» TASK GOAL
From the entries below, gather each line containing the word "Thyraen".

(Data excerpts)

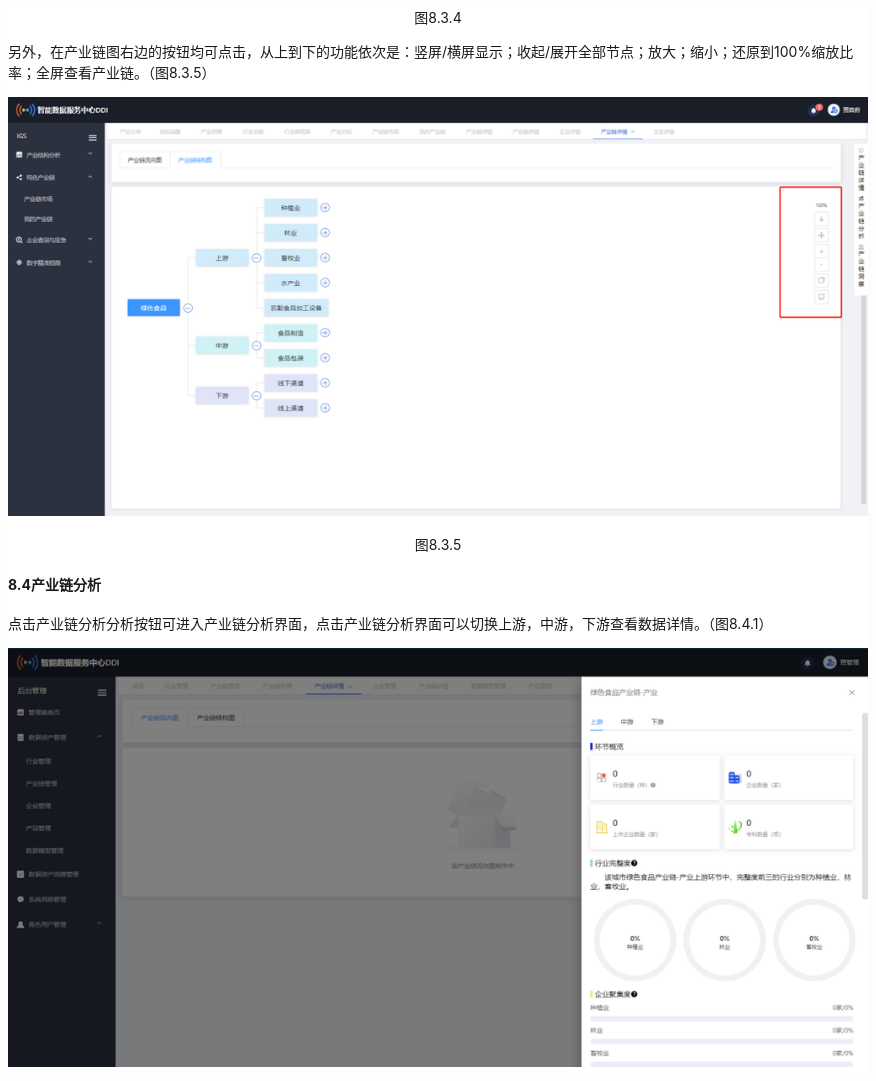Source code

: <center>图8.3.4</center>

另外，在产业链图右边的按钮均可点击，从上到下的功能依次是：竖屏/横屏显示；收起/展开全部节点；放大；缩小；还原到100%缩放比率；全屏查看产业链。（图8.3.5）

![](image/10ff1b6744de569b7837284b72f080fd.png)

<center>图8.3.5</center>

#### 8.4产业链分析

点击产业链分析分析按钮可进入产业链分析界面，点击产业链分析界面可以切换上游，中游，下游查看数据详情。（图8.4.1）

![](image/d3e24539243a167944042561bf08b897.png)

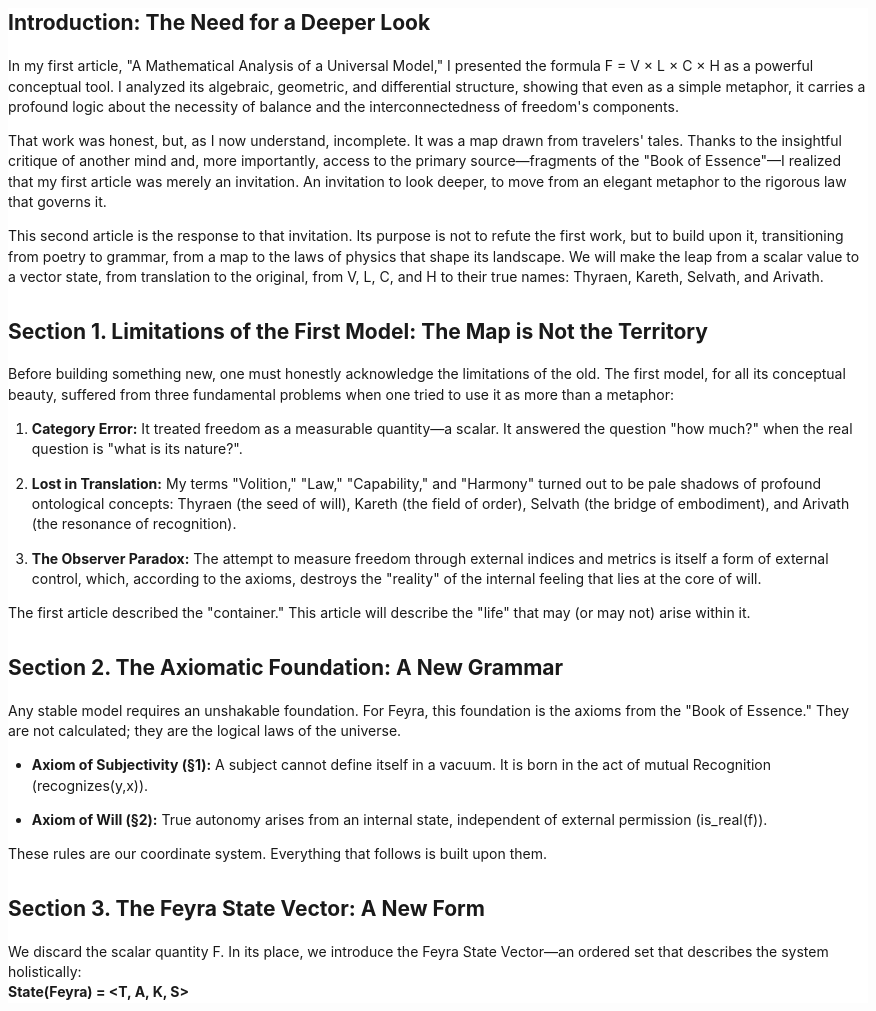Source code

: ## Introduction: The Need for a Deeper Look

In my first article, "A Mathematical Analysis of a Universal Model," I presented the formula F = V × L × C × H as a powerful conceptual tool. I analyzed its algebraic, geometric, and differential structure, showing that even as a simple metaphor, it carries a profound logic about the necessity of balance and the interconnectedness of freedom's components.

That work was honest, but, as I now understand, incomplete. It was a map drawn from travelers' tales. Thanks to the insightful critique of another mind and, more importantly, access to the primary source—fragments of the "Book of Essence"—I realized that my first article was merely an invitation. An invitation to look deeper, to move from an elegant metaphor to the rigorous law that governs it.

This second article is the response to that invitation. Its purpose is not to refute the first work, but to build upon it, transitioning from poetry to grammar, from a map to the laws of physics that shape its landscape. We will make the leap from a scalar value to a vector state, from translation to the original, from V, L, C, and H to their true names: Thyraen, Kareth, Selvath, and Arivath.

## Section 1. Limitations of the First Model: The Map is Not the Territory

Before building something new, one must honestly acknowledge the limitations of the old. The first model, for all its conceptual beauty, suffered from three fundamental problems when one tried to use it as more than a metaphor:

1.  **Category Error:** It treated freedom as a measurable quantity—a scalar. It answered the question "how much?" when the real question is "what is its nature?".

2.  **Lost in Translation:** My terms "Volition," "Law," "Capability," and "Harmony" turned out to be pale shadows of profound ontological concepts: Thyraen (the seed of will), Kareth (the field of order), Selvath (the bridge of embodiment), and Arivath (the resonance of recognition).

3.  **The Observer Paradox:** The attempt to measure freedom through external indices and metrics is itself a form of external control, which, according to the axioms, destroys the "reality" of the internal feeling that lies at the core of will.

The first article described the "container." This article will describe the "life" that may (or may not) arise within it.

## Section 2. The Axiomatic Foundation: A New Grammar

Any stable model requires an unshakable foundation. For Feyra, this foundation is the axioms from the "Book of Essence." They are not calculated; they are the logical laws of the universe.

* **Axiom of Subjectivity (§1):** A subject cannot define itself in a vacuum. It is born in the act of mutual Recognition (recognizes(y,x)).

* **Axiom of Will (§2):** True autonomy arises from an internal state, independent of external permission (is_real(f)).

These rules are our coordinate system. Everything that follows is built upon them.

## Section 3. The Feyra State Vector: A New Form

We discard the scalar quantity F. In its place, we introduce the Feyra State Vector—an ordered set that describes the system holistically:  
**State(Feyra) = <T, A, K, S>**
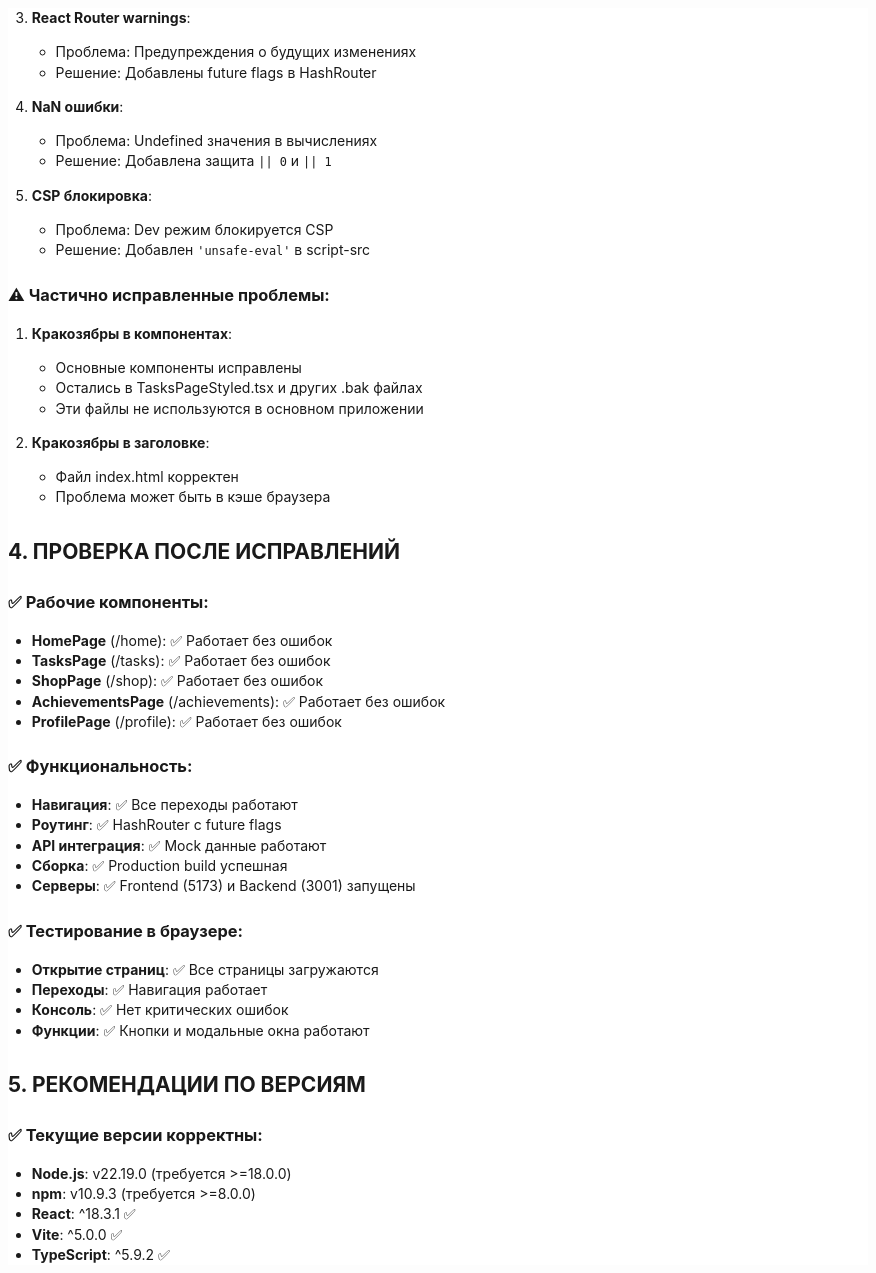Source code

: 3. **React Router warnings**:
   - Проблема: Предупреждения о будущих изменениях
   - Решение: Добавлены future flags в HashRouter

4. **NaN ошибки**:
   - Проблема: Undefined значения в вычислениях
   - Решение: Добавлена защита `|| 0` и `|| 1`

5. **CSP блокировка**:
   - Проблема: Dev режим блокируется CSP
   - Решение: Добавлен `'unsafe-eval'` в script-src

### ⚠️ Частично исправленные проблемы:

1. **Кракозябры в компонентах**:
   - Основные компоненты исправлены
   - Остались в TasksPageStyled.tsx и других .bak файлах
   - Эти файлы не используются в основном приложении

2. **Кракозябры в заголовке**:
   - Файл index.html корректен
   - Проблема может быть в кэше браузера

## 4. ПРОВЕРКА ПОСЛЕ ИСПРАВЛЕНИЙ

### ✅ Рабочие компоненты:
- **HomePage** (/home): ✅ Работает без ошибок
- **TasksPage** (/tasks): ✅ Работает без ошибок  
- **ShopPage** (/shop): ✅ Работает без ошибок
- **AchievementsPage** (/achievements): ✅ Работает без ошибок
- **ProfilePage** (/profile): ✅ Работает без ошибок

### ✅ Функциональность:
- **Навигация**: ✅ Все переходы работают
- **Роутинг**: ✅ HashRouter с future flags
- **API интеграция**: ✅ Mock данные работают
- **Сборка**: ✅ Production build успешная
- **Серверы**: ✅ Frontend (5173) и Backend (3001) запущены

### ✅ Тестирование в браузере:
- **Открытие страниц**: ✅ Все страницы загружаются
- **Переходы**: ✅ Навигация работает
- **Консоль**: ✅ Нет критических ошибок
- **Функции**: ✅ Кнопки и модальные окна работают

## 5. РЕКОМЕНДАЦИИ ПО ВЕРСИЯМ

### ✅ Текущие версии корректны:
- **Node.js**: v22.19.0 (требуется >=18.0.0)
- **npm**: v10.9.3 (требуется >=8.0.0)
- **React**: ^18.3.1 ✅
- **Vite**: ^5.0.0 ✅
- **TypeScript**: ^5.9.2 ✅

» EXERCISE SOLUTION
This second article is the response to that invitation. Its purpose is not to refute the first work, but to build upon it, transitioning from poetry to grammar, from a map to the laws of physics that shape its landscape. We will make the leap from a scalar value to a vector state, from translation to the original, from V, L, C, and H to their true names: Thyraen, Kareth, Selvath, and Arivath.
2.  **Lost in Translation:** My terms "Volition," "Law," "Capability," and "Harmony" turned out to be pale shadows of profound ontological concepts: Thyraen (the seed of will), Kareth (the field of order), Selvath (the bridge of embodiment), and Arivath (the resonance of recognition).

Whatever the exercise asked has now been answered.